The girl Buster loves, though, is beautiful. She has a wonderful smile, you have to admit that.
-What’s the name of that actress?
-She’s Marceline Day. She is very talented. I bet –Michael’s mom says, with a strangely proud tone- that she will become a star.
She must be really good, then. Now Michael hopes Buster will manage to get her.

But the date they have at the city pool is an unmitigated disaster. That Keaton guy really doesn’t know how to behave with women. The scenes are very funny, though. Michael finds himself laughing more than once now, and not only for that story of the wristwatch. It would never work in real life, but it’s funny. Half of the girls he knows, Betty and Cindy and Veronica for sure, would have left him in the pool and walked away. Girls have no sense of humour, he learned on the first day of school. When they were playing tag and he grabbed Cindy’s hair to stop her, and her hairband fell on the floor, she was so upset that she told everything to the teacher and he was scolded in front of everybody. All of this for a stupid hairband. He doesn’t even want to imagine what terrible scene a girl would make if he had to behave like Buster at the pool.
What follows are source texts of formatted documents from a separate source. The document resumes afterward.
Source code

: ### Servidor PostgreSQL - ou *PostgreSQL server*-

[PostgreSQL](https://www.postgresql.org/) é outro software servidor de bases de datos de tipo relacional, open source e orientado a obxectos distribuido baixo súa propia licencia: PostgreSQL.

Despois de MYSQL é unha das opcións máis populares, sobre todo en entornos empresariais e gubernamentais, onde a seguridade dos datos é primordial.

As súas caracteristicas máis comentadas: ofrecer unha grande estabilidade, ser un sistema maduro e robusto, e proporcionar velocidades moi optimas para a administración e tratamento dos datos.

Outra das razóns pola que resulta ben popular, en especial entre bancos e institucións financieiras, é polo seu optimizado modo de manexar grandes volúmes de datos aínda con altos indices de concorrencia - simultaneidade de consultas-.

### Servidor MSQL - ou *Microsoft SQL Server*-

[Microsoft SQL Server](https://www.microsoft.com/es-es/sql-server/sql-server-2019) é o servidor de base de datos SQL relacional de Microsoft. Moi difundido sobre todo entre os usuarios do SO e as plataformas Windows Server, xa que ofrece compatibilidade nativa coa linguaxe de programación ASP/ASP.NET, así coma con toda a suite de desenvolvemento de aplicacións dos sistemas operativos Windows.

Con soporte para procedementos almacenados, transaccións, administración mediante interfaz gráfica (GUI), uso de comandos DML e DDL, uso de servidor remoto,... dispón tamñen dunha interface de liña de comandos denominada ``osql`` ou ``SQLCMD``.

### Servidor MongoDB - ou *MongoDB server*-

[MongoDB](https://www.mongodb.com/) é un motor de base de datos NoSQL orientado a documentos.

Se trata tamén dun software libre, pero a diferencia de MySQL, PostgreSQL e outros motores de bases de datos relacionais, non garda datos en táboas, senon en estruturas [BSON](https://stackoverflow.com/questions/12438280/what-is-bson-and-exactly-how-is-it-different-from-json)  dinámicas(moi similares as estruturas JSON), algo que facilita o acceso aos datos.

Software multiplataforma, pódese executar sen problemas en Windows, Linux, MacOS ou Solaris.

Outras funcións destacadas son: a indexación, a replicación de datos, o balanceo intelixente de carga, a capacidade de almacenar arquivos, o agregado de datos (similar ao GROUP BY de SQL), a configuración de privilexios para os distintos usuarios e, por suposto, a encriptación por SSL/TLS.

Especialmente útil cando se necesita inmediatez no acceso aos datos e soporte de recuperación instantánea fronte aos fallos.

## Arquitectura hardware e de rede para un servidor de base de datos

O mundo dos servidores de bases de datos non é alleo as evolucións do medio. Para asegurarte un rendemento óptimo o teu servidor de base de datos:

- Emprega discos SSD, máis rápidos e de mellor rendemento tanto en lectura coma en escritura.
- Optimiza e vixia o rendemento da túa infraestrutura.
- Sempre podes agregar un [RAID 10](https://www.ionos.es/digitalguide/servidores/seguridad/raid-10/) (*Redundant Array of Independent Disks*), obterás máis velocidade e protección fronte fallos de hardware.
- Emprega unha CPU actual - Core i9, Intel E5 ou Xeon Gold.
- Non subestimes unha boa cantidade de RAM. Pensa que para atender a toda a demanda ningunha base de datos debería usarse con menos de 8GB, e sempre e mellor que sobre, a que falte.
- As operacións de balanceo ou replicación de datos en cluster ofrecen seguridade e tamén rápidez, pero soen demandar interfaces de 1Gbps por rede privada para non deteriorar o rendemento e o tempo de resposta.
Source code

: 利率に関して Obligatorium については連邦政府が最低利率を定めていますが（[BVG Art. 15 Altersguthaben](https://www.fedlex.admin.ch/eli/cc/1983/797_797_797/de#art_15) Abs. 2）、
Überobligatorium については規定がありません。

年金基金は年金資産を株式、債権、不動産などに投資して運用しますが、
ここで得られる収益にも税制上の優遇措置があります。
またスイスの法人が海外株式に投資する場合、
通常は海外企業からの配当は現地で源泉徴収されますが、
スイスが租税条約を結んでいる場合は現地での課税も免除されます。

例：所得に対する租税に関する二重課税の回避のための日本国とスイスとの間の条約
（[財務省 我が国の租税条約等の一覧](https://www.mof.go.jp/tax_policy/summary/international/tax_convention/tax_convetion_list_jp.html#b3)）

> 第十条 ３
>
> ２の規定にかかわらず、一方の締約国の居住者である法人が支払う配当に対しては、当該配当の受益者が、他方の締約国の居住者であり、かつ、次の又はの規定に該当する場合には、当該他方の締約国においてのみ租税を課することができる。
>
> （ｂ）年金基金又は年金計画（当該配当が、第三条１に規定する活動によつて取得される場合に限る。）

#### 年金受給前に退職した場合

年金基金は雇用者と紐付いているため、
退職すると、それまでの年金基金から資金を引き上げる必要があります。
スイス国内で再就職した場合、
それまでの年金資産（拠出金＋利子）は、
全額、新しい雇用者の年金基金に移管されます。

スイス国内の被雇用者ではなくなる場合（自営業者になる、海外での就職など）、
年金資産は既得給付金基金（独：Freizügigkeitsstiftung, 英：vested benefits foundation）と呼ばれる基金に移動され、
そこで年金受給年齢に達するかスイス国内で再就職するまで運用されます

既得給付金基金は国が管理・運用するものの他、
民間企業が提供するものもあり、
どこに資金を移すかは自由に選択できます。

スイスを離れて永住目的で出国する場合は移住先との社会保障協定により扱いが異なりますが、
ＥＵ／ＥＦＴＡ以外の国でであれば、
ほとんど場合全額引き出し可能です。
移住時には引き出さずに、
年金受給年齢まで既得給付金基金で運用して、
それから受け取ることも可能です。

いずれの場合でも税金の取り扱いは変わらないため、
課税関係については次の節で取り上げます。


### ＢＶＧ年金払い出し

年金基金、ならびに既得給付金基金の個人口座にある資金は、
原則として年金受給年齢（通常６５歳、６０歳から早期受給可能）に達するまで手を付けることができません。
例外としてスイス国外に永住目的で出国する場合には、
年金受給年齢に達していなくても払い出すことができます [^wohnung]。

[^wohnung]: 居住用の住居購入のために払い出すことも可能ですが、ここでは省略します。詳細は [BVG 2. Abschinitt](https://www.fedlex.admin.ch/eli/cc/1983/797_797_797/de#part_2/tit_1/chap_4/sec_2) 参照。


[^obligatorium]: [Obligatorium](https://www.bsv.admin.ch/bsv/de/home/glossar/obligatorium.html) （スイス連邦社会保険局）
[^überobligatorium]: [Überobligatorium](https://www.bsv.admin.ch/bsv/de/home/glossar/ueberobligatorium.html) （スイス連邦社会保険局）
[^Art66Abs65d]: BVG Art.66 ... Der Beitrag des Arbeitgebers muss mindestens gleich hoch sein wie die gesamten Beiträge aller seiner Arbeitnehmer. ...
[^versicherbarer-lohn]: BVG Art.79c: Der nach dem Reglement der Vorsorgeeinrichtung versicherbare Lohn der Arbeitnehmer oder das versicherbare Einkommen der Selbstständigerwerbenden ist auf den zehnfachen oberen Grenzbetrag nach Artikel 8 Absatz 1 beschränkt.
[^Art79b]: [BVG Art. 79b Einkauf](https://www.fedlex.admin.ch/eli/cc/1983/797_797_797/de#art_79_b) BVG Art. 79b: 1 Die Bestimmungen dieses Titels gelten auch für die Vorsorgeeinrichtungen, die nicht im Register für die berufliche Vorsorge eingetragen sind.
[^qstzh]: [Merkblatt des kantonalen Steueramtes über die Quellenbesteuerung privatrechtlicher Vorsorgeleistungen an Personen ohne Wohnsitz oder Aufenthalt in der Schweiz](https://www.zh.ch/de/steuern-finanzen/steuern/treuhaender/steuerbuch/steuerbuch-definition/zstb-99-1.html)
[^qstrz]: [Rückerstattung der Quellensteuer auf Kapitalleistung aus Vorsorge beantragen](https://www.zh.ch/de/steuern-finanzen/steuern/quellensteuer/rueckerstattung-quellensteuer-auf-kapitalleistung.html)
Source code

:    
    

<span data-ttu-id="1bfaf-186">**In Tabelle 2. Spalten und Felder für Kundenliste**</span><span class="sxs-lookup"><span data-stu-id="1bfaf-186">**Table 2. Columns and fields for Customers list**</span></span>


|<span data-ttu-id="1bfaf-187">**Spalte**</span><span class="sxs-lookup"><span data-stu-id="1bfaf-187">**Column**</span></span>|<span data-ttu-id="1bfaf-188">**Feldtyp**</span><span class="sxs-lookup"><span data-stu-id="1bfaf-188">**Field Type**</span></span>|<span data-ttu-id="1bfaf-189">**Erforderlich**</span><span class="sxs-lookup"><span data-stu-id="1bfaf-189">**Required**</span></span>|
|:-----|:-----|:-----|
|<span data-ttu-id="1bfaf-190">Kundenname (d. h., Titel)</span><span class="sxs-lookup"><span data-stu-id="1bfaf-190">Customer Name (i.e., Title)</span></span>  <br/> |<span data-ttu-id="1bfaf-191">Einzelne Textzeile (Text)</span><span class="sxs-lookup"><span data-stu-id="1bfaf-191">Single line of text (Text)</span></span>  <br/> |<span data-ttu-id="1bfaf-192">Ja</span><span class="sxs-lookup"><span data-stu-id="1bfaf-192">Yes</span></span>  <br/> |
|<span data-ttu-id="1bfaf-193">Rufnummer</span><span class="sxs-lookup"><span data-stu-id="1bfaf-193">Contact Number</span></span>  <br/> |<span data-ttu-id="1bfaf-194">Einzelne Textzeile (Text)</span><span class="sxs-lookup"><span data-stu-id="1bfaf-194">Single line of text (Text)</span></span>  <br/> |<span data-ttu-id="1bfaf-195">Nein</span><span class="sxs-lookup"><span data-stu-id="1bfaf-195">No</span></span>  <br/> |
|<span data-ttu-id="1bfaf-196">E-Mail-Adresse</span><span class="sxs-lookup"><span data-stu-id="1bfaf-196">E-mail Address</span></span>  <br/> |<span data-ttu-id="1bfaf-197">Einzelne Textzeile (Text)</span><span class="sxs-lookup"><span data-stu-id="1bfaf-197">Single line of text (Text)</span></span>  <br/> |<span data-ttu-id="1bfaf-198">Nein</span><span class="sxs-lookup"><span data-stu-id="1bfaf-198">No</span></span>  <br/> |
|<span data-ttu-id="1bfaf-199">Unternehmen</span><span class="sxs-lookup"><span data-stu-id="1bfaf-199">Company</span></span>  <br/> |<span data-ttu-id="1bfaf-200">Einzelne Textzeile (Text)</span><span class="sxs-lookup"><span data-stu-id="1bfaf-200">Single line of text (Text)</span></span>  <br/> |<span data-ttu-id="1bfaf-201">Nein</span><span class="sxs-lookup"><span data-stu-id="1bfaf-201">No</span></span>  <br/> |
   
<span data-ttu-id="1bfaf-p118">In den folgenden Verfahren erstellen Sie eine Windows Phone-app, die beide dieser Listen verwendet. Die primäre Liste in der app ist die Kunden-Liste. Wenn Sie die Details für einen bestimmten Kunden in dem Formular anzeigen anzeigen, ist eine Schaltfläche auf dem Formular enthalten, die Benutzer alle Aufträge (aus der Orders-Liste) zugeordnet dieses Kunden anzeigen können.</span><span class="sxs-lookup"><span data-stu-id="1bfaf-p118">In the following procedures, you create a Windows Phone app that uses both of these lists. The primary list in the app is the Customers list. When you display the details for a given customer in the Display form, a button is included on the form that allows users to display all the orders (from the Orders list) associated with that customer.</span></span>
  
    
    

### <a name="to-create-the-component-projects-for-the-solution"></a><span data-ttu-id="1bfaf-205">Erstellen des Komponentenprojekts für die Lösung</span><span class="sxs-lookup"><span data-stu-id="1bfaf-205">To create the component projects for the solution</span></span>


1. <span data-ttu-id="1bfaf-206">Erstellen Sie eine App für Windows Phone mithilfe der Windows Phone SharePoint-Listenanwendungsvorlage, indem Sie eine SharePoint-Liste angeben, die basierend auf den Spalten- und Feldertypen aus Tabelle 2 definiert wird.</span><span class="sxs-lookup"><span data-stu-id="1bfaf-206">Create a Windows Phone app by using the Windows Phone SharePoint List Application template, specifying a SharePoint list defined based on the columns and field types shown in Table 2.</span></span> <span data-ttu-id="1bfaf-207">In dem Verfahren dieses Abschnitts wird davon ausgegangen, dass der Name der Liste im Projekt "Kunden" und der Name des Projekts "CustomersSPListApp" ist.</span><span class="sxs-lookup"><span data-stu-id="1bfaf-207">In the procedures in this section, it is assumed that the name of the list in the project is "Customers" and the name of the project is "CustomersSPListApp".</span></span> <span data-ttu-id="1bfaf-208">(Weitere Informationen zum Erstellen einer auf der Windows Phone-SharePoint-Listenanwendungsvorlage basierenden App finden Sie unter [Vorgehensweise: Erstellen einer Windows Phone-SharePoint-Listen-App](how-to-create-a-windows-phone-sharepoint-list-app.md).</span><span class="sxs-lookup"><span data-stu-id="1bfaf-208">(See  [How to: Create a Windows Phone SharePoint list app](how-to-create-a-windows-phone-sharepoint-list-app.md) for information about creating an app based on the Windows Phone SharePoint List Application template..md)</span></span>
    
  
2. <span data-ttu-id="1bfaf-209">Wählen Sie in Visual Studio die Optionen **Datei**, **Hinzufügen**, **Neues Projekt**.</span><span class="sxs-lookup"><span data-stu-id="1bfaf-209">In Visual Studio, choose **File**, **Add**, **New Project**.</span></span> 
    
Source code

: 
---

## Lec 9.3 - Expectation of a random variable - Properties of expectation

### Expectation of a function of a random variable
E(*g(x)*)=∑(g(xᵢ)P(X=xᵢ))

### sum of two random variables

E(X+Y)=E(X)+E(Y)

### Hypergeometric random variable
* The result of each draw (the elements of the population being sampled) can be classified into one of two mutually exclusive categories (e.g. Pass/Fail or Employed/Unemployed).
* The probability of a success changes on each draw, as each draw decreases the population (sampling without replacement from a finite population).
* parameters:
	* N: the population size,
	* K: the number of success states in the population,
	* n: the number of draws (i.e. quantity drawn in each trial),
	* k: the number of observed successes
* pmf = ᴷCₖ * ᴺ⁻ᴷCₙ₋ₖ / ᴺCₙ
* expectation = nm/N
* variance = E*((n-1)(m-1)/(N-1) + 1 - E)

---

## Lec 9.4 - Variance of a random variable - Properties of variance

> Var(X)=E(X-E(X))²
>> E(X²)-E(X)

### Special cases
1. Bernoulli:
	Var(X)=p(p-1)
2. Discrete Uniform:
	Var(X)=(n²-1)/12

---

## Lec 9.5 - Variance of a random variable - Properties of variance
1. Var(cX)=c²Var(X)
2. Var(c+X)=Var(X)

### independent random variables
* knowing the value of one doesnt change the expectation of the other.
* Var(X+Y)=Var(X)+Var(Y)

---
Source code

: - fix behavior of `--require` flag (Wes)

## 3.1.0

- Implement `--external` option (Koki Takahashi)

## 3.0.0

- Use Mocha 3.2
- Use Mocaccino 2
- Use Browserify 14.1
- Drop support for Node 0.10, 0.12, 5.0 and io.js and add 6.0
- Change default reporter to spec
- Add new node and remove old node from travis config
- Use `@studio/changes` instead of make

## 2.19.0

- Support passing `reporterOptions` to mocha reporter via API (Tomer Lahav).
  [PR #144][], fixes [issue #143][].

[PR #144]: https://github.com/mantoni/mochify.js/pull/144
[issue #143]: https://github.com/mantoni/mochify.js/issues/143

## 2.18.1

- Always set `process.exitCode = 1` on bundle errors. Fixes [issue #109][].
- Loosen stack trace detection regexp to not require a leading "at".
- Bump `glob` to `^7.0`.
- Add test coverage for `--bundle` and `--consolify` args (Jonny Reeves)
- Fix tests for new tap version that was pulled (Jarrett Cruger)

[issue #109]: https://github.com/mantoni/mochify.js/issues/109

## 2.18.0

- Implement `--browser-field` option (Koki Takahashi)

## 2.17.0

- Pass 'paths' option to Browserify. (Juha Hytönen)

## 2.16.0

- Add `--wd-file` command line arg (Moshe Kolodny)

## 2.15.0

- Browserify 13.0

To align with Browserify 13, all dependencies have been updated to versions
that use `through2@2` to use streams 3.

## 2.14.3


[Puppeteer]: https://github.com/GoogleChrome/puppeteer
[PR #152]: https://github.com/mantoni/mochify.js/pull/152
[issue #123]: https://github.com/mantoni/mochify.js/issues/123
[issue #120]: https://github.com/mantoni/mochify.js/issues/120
Granted, it was not Buster’s fault. But women wouldn’t understand that, or they simply wouldn’t care.

Instead, in the movies girls are always nice and the protagonist falls in love with them and they ultimately end up kissing. This Sally (what was her real name? Marceline?), for example, is really nice to Buster and tells him to go to Chinatown so that he can film something interesting there and be hired by the movie studio. Again, Michael can’t help laughing. Buster is so clumsy.

Michael’s mom is laughing too, she looks really amused. Perhaps he can talk to her about the watch, now that she is in such a good mood, before his father arrives. Maybe he should first let the movie end.

-Dad’s going to be so disappointed when he’ll come here! This movie is amazing!
Now hang on. Is dad coming to the theatre? Will he not wait for them at home? That’s it, Michael is done for.

Buster keeps making a fool out of himself, and the film is probably still funny and Sally is probably still beautiful, but Michael barely follows the story now. His father will be really angry and will probably say something that will make Michael feel sorry and mortified. Something like ‘I needed that wristwatch at work’ or ‘I can’t afford to buy another one now’. Then Michael will stay silent and stare at the floor, but his cheeks will burn.

In the good old days, men didn’t need wristwatches. They went along in coaches and on horses and thought about Napoleon or the Civil War. Nobody needed a machine on your wrist telling you how late you were for tea.

When the film ends and Michael proceeds with his mom towards the exit, he possesses all the composure of a nobleman going towards the gallows. Or, at least, all the composure he assumes an old nobleman with a white wig would have in front of the gallows. Some of the sequences of the movie he has just seen flash in his mind, but he must not laugh. This is serious, and he knows it. Buster Keaton jumping and diving and running all over the screen. His father looking at him without saying a word, and then shouting.

Calm and quiet. If Marceline could look at him now, she would be proud of him.

When dad arrives, he kisses mom on the lips, as usual. This is the prelude to the disaster. He must already be angry about the watch.

Then he turns towards Michael and shakes his hair. –How are you, Mike? –his watch is on his wrist. –You should be careful with what I lend you –he smiles again. –You left the watch on the chair in the kitchen. Somebody could have sat on it. You know how mom and dad are absent-minded at times!